-------- READING TEXT
Indeed, Hill admits to expecting his own son, David (not Daniel V), to conform to his wishes. A year ago, Maclean's magazine published Hill's revelatory essay about David's own troubled adolescence, in which race also figured. It looked to be an excerpt from this memoir in progress, but that chapter does not appear in the finished book.
Hill's other immediate family members might not be missing, but they do play minor roles. This criticism applies most notably to his mother, Donna, who battled manic depression and whose own background we learn little about.
His baby sister, Karen, has also been dogged by mental illness (which haunted Dan III's family, as well). Meanwhile, middle child Lawrence, a former newspaperman, has become an acclaimed author, thanks to his award-winning 2007 novel The Book of Negroes. One wishes for more fully rounded portraits, especially of Donna, whose marriage defied 1950s convention.
Hill gives Winnipeg more ink than any Canadian city outside Toronto. He notes that his father kept a 1965 Winnipeg Tribune article taped to his office wall as a reminder of Canada's backward attitude toward minorities: Negro and Jew Spearhead March by Indians.
During his wild years in the late '70s, Hill says, he was threatened with a gun outside his Winnipeg hotel by an angry woman he had dated. "She booked strippers for a living," he recalls, "and concealed weapons for the Hells Angels." (Yup, sounds local.)
On a positive note, Hill writes, when Lawrence left his reporting job at the Winnipeg Free Press in the mid-1980s, he was given a souvenir page headlined Dan Hill's Smarter Brother.
----------------
SET TASK A: Could you return the review of Dan Hill's memoir word for word?
The text and the records were taken from unrelated sources.
-------- STORED DATA
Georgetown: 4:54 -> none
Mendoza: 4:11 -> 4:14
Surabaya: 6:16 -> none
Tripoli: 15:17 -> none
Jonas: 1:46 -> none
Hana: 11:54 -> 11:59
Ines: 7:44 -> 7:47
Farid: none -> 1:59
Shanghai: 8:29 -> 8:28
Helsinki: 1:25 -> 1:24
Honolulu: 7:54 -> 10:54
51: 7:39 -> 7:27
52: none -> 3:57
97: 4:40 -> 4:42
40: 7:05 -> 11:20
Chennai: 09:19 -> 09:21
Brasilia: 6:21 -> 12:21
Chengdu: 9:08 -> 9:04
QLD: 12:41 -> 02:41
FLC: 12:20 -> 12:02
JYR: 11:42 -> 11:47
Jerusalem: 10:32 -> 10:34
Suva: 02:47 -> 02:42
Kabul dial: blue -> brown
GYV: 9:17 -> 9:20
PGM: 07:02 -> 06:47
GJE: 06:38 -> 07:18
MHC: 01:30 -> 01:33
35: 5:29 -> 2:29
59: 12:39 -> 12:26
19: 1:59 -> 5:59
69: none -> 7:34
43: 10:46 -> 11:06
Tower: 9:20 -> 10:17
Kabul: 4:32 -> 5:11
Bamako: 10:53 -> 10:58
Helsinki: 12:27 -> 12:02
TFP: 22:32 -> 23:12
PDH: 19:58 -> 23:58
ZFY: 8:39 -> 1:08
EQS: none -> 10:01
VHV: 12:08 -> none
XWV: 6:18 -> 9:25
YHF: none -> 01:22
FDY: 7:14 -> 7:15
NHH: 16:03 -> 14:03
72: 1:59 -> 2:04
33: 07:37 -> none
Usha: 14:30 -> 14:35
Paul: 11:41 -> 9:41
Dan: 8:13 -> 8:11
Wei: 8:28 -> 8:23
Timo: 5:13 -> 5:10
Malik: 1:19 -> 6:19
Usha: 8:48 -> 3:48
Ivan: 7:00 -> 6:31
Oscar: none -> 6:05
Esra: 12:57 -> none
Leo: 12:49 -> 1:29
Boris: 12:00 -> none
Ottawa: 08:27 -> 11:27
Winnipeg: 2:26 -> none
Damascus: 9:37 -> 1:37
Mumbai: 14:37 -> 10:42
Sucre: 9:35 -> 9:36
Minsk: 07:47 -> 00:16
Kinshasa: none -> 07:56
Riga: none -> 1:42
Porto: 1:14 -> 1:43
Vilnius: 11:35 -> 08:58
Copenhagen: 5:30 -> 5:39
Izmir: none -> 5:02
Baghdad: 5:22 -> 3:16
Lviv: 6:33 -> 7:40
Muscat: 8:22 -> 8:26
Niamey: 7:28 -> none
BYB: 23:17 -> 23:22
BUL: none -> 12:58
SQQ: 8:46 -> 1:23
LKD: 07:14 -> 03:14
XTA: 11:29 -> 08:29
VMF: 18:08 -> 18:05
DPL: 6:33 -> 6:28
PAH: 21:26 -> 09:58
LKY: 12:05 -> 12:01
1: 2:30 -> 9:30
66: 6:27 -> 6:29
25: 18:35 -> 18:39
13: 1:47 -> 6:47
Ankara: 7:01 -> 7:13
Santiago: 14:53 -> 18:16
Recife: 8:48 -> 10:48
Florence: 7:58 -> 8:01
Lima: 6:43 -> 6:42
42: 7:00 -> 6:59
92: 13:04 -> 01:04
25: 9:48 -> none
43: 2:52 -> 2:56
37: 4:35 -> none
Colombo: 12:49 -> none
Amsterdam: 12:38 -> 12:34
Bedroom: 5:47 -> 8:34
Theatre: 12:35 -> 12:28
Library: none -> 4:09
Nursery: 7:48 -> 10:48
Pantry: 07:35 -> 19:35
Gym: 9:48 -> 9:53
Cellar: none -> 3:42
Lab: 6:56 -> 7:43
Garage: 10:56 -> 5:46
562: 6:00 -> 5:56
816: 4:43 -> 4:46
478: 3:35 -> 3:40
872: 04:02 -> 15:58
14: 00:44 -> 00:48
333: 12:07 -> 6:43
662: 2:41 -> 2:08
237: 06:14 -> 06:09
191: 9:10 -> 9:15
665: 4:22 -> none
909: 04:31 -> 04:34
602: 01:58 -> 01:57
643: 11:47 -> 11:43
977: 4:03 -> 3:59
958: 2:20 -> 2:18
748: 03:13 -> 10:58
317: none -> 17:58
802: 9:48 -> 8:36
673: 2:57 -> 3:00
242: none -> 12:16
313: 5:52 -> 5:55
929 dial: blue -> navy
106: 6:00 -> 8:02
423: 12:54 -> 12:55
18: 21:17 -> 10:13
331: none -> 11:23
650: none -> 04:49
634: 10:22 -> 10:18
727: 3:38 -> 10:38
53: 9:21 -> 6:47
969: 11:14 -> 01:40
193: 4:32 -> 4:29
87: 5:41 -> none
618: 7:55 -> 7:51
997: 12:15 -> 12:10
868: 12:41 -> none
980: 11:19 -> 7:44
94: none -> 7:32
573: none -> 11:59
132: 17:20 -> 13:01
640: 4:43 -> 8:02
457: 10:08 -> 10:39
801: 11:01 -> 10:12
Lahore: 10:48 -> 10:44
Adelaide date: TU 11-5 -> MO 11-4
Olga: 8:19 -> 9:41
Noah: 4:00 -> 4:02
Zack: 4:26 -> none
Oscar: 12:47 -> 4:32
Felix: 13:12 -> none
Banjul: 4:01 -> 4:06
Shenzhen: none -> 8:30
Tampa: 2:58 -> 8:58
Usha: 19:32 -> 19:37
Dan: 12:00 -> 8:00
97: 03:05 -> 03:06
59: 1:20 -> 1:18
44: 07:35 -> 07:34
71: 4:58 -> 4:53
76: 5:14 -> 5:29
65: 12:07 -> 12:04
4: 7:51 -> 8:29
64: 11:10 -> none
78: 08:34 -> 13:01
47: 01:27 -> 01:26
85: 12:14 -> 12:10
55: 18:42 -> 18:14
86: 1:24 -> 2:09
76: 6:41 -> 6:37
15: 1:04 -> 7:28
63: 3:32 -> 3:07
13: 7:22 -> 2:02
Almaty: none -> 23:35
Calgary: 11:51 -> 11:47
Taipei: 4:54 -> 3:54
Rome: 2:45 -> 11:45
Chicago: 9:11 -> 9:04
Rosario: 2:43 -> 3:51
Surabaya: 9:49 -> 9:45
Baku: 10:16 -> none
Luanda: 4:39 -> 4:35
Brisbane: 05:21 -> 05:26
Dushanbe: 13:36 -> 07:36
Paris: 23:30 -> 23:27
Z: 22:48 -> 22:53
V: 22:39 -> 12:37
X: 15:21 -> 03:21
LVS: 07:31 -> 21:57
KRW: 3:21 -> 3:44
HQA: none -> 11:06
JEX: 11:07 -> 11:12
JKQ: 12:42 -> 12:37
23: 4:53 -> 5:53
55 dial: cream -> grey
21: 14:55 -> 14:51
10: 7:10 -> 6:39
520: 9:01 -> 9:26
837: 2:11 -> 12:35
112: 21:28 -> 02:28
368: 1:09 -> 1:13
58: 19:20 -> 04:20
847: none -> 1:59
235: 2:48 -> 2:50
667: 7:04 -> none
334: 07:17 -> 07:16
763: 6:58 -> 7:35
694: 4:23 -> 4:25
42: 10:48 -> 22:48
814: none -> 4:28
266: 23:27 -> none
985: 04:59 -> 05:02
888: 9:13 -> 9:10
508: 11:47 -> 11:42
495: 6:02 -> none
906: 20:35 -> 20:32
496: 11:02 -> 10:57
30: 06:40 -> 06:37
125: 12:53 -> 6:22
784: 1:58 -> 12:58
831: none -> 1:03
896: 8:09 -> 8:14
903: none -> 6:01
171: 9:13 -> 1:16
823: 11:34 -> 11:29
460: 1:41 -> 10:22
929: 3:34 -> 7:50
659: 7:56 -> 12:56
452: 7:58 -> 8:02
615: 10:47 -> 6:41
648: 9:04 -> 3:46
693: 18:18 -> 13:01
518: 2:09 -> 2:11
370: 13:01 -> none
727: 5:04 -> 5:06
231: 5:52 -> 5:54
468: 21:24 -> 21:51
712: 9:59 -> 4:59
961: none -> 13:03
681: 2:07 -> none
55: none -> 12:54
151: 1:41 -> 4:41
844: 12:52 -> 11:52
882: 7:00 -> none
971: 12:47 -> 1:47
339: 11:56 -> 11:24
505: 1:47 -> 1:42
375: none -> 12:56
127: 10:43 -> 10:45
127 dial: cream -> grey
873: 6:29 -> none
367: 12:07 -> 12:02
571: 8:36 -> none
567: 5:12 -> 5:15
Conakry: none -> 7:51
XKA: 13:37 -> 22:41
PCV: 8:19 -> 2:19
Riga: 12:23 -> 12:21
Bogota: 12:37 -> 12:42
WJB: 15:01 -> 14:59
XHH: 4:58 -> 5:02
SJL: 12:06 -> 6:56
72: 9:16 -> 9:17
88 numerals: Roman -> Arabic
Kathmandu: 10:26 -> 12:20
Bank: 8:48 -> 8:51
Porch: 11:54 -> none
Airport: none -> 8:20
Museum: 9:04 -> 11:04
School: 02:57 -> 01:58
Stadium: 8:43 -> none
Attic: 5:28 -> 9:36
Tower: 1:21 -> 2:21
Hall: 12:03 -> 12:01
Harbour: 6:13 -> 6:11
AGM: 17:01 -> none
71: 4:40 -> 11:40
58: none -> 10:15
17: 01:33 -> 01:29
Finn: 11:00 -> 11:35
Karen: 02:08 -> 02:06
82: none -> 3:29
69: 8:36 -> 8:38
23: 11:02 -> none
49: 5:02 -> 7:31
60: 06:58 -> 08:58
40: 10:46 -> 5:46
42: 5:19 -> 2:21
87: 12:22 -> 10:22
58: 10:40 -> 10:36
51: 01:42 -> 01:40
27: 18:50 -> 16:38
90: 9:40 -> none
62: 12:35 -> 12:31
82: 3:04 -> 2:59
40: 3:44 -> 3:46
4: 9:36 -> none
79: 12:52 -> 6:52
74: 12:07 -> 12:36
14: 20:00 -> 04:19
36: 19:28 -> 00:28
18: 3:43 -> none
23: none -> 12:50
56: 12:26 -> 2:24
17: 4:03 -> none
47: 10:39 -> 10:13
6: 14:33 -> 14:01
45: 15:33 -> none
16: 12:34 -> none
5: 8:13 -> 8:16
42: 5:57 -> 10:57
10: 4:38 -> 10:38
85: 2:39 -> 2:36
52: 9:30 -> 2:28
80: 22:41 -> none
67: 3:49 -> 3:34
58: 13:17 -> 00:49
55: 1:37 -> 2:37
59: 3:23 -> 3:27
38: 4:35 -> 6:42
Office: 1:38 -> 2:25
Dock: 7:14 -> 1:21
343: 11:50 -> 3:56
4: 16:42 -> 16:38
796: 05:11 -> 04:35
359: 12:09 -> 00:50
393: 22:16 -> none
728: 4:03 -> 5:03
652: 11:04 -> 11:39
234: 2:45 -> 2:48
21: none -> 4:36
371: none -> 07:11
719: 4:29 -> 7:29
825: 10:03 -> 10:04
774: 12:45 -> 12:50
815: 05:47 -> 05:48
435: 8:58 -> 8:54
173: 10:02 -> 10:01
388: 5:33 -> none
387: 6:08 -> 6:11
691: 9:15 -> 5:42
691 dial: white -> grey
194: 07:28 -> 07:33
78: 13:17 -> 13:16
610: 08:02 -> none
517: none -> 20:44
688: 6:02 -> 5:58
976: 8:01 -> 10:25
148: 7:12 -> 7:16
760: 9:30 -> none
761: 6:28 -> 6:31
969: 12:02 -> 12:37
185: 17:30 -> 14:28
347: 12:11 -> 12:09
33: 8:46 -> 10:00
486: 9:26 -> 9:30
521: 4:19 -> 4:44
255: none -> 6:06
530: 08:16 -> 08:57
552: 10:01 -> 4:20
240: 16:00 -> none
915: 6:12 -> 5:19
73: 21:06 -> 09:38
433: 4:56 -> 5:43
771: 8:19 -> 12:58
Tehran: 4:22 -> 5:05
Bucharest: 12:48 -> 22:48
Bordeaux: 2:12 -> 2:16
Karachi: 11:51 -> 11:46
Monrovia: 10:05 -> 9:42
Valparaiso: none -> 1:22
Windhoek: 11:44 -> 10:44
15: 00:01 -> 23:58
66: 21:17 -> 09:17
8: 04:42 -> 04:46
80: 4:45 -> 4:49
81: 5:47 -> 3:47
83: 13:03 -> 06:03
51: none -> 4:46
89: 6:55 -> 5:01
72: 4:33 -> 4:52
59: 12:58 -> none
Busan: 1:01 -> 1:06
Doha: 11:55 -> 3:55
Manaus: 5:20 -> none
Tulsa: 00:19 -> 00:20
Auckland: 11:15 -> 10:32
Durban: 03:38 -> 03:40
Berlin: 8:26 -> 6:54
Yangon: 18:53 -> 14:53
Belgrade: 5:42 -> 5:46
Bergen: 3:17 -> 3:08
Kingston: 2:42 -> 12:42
----------------
SET TASK B: Retype the records from their first line up to and including the line with "Kabul: 4:32 -> 5:11", keeping each line unchanged.

FULL RESPONSE A:
Indeed, Hill admits to expecting his own son, David (not Daniel V), to conform to his wishes. A year ago, Maclean's magazine published Hill's revelatory essay about David's own troubled adolescence, in which race also figured. It looked to be an excerpt from this memoir in progress, but that chapter does not appear in the finished book.
Hill's other immediate family members might not be missing, but they do play minor roles. This criticism applies most notably to his mother, Donna, who battled manic depression and whose own background we learn little about.
His baby sister, Karen, has also been dogged by mental illness (which haunted Dan III's family, as well). Meanwhile, middle child Lawrence, a former newspaperman, has become an acclaimed author, thanks to his award-winning 2007 novel The Book of Negroes. One wishes for more fully rounded portraits, especially of Donna, whose marriage defied 1950s convention.
Hill gives Winnipeg more ink than any Canadian city outside Toronto. He notes that his father kept a 1965 Winnipeg Tribune article taped to his office wall as a reminder of Canada's backward attitude toward minorities: Negro and Jew Spearhead March by Indians.
During his wild years in the late '70s, Hill says, he was threatened with a gun outside his Winnipeg hotel by an angry woman he had dated. "She booked strippers for a living," he recalls, "and concealed weapons for the Hells Angels." (Yup, sounds local.)
On a positive note, Hill writes, when Lawrence left his reporting job at the Winnipeg Free Press in the mid-1980s, he was given a souvenir page headlined Dan Hill's Smarter Brother.

FULL RESPONSE B:
Georgetown: 4:54 -> none
Mendoza: 4:11 -> 4:14
Surabaya: 6:16 -> none
Tripoli: 15:17 -> none
Jonas: 1:46 -> none
Hana: 11:54 -> 11:59
Ines: 7:44 -> 7:47
Farid: none -> 1:59
Shanghai: 8:29 -> 8:28
Helsinki: 1:25 -> 1:24
Honolulu: 7:54 -> 10:54
51: 7:39 -> 7:27
52: none -> 3:57
97: 4:40 -> 4:42
40: 7:05 -> 11:20
Chennai: 09:19 -> 09:21
Brasilia: 6:21 -> 12:21
Chengdu: 9:08 -> 9:04
QLD: 12:41 -> 02:41
FLC: 12:20 -> 12:02
JYR: 11:42 -> 11:47
Jerusalem: 10:32 -> 10:34
Suva: 02:47 -> 02:42
Kabul dial: blue -> brown
GYV: 9:17 -> 9:20
PGM: 07:02 -> 06:47
GJE: 06:38 -> 07:18
MHC: 01:30 -> 01:33
35: 5:29 -> 2:29
59: 12:39 -> 12:26
19: 1:59 -> 5:59
69: none -> 7:34
43: 10:46 -> 11:06
Tower: 9:20 -> 10:17
Kabul: 4:32 -> 5:11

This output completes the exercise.